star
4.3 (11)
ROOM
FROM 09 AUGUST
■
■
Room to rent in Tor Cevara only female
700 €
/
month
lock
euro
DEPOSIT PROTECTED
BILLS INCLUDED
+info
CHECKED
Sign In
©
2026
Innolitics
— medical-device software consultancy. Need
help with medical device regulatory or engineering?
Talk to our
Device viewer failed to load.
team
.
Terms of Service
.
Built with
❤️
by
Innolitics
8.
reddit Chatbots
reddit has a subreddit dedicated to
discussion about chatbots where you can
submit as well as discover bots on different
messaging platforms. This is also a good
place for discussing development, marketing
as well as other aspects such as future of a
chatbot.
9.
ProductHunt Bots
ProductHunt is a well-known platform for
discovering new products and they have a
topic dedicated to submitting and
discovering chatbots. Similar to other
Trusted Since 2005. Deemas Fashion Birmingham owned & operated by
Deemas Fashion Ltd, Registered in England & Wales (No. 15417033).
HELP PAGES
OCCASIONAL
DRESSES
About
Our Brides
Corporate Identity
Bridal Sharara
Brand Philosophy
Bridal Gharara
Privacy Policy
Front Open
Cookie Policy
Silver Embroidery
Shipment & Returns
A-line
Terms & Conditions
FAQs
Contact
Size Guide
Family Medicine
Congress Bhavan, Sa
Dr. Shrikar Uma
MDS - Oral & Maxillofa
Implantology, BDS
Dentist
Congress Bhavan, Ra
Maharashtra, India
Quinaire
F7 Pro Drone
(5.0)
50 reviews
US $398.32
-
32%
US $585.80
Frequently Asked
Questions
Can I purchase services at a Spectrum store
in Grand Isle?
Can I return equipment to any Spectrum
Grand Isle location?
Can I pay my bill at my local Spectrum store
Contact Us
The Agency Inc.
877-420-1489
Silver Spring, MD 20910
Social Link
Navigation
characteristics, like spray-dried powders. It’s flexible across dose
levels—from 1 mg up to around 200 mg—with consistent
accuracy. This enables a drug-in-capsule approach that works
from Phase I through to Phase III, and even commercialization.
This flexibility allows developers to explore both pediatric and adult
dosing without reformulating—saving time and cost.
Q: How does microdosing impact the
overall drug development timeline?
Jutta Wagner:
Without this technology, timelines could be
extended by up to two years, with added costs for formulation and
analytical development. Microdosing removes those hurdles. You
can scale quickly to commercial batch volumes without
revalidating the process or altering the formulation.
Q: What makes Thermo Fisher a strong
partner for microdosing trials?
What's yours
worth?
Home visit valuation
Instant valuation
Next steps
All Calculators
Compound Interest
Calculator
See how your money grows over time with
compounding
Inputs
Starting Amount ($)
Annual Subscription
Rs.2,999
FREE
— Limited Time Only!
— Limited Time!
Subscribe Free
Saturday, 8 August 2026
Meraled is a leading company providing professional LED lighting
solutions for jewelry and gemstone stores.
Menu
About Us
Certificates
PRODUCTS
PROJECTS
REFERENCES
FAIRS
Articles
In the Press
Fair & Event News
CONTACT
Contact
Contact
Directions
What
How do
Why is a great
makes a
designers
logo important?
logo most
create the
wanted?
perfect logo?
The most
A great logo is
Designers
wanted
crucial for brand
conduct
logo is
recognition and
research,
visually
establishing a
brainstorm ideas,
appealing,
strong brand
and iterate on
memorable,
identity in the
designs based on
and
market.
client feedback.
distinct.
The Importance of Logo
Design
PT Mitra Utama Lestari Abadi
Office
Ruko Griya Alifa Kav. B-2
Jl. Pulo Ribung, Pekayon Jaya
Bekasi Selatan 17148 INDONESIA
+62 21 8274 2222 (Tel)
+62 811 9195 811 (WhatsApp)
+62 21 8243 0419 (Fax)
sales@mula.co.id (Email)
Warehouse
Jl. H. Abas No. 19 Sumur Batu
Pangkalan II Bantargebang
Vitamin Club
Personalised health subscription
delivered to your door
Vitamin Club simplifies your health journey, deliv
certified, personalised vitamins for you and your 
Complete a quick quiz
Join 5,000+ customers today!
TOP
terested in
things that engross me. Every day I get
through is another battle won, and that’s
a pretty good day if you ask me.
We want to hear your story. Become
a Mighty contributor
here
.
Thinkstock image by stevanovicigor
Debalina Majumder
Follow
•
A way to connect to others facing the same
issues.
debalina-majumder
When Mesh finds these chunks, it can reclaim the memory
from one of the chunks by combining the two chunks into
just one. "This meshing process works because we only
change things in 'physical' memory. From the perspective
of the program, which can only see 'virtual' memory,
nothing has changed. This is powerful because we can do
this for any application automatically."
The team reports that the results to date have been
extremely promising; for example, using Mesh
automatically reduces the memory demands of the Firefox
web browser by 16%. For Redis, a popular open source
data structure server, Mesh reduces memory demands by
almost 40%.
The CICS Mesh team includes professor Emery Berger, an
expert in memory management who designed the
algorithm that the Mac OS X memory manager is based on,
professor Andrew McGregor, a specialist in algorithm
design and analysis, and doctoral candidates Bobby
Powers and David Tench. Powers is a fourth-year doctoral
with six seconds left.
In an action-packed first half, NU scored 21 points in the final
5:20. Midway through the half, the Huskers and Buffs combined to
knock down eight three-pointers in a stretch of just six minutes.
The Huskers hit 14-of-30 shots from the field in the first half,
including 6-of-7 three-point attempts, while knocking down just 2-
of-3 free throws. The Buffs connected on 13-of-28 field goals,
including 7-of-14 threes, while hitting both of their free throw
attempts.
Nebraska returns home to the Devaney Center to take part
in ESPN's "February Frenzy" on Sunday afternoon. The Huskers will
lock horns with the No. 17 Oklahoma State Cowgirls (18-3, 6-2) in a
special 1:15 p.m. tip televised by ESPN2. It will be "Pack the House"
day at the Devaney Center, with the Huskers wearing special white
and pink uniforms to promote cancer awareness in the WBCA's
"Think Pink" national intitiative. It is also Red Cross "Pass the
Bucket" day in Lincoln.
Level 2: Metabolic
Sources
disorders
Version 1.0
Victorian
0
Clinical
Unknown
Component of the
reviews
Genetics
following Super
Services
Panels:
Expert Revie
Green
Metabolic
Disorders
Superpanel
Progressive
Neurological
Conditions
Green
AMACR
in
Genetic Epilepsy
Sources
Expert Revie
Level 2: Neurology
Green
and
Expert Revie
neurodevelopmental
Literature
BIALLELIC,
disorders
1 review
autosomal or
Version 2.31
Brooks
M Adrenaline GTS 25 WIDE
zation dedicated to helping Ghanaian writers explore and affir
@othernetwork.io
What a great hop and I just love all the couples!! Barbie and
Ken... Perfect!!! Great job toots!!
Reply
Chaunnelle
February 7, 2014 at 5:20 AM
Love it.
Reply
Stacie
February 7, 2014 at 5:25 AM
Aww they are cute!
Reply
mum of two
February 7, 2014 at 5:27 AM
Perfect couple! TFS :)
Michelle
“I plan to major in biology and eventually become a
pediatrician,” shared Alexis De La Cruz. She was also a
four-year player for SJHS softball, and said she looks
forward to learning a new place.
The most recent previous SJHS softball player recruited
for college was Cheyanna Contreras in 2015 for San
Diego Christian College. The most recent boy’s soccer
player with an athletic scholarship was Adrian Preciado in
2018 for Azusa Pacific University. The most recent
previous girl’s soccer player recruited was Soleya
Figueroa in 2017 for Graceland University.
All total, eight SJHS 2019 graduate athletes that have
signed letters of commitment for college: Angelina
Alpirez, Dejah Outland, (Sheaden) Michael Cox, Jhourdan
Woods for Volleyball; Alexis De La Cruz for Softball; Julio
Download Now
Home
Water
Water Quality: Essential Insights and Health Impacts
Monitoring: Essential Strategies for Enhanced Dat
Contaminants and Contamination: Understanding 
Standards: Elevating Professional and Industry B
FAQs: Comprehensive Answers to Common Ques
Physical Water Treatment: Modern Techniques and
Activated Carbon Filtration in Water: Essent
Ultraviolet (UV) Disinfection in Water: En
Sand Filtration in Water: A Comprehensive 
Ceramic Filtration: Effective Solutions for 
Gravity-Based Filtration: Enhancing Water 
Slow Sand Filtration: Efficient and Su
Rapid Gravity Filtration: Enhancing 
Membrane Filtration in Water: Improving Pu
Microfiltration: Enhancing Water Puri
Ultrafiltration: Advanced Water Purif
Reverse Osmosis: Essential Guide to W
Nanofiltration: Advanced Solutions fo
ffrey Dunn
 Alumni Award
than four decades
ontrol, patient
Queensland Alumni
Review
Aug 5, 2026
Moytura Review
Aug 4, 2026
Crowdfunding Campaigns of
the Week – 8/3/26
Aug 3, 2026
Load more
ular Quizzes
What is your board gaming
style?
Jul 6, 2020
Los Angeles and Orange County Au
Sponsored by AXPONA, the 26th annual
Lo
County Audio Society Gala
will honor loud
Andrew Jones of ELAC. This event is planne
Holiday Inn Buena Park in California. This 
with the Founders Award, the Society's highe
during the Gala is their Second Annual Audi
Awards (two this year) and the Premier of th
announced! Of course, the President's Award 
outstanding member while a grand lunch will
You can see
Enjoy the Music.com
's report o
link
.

┄┄┄┄┄┄

• What you need to do: Reproduce everything from the very start of the material down to and including the line that contains "dosing without reformulating—saving".

• Written response:
star
4.3 (11)
ROOM
FROM 09 AUGUST
■
■
Room to rent in Tor Cevara only female
700 €
/
month
lock
euro
DEPOSIT PROTECTED
BILLS INCLUDED
+info
CHECKED
Sign In
©
2026
Innolitics
— medical-device software consultancy. Need
help with medical device regulatory or engineering?
Talk to our
Device viewer failed to load.
team
.
Terms of Service
.
Built with
❤️
by
Innolitics
8.
reddit Chatbots
reddit has a subreddit dedicated to
discussion about chatbots where you can
submit as well as discover bots on different
messaging platforms. This is also a good
place for discussing development, marketing
as well as other aspects such as future of a
chatbot.
9.
ProductHunt Bots
ProductHunt is a well-known platform for
discovering new products and they have a
topic dedicated to submitting and
discovering chatbots. Similar to other
Trusted Since 2005. Deemas Fashion Birmingham owned & operated by
Deemas Fashion Ltd, Registered in England & Wales (No. 15417033).
HELP PAGES
OCCASIONAL
DRESSES
About
Our Brides
Corporate Identity
Bridal Sharara
Brand Philosophy
Bridal Gharara
Privacy Policy
Front Open
Cookie Policy
Silver Embroidery
Shipment & Returns
A-line
Terms & Conditions
FAQs
Contact
Size Guide
Family Medicine
Congress Bhavan, Sa
Dr. Shrikar Uma
MDS - Oral & Maxillofa
Implantology, BDS
Dentist
Congress Bhavan, Ra
Maharashtra, India
Quinaire
F7 Pro Drone
(5.0)
50 reviews
US $398.32
-
32%
US $585.80
Frequently Asked
Questions
Can I purchase services at a Spectrum store
in Grand Isle?
Can I return equipment to any Spectrum
Grand Isle location?
Can I pay my bill at my local Spectrum store
Contact Us
The Agency Inc.
877-420-1489
Silver Spring, MD 20910
Social Link
Navigation
characteristics, like spray-dried powders. It’s flexible across dose
levels—from 1 mg up to around 200 mg—with consistent
accuracy. This enables a drug-in-capsule approach that works
from Phase I through to Phase III, and even commercialization.
This flexibility allows developers to explore both pediatric and adult
dosing without reformulating—saving time and cost.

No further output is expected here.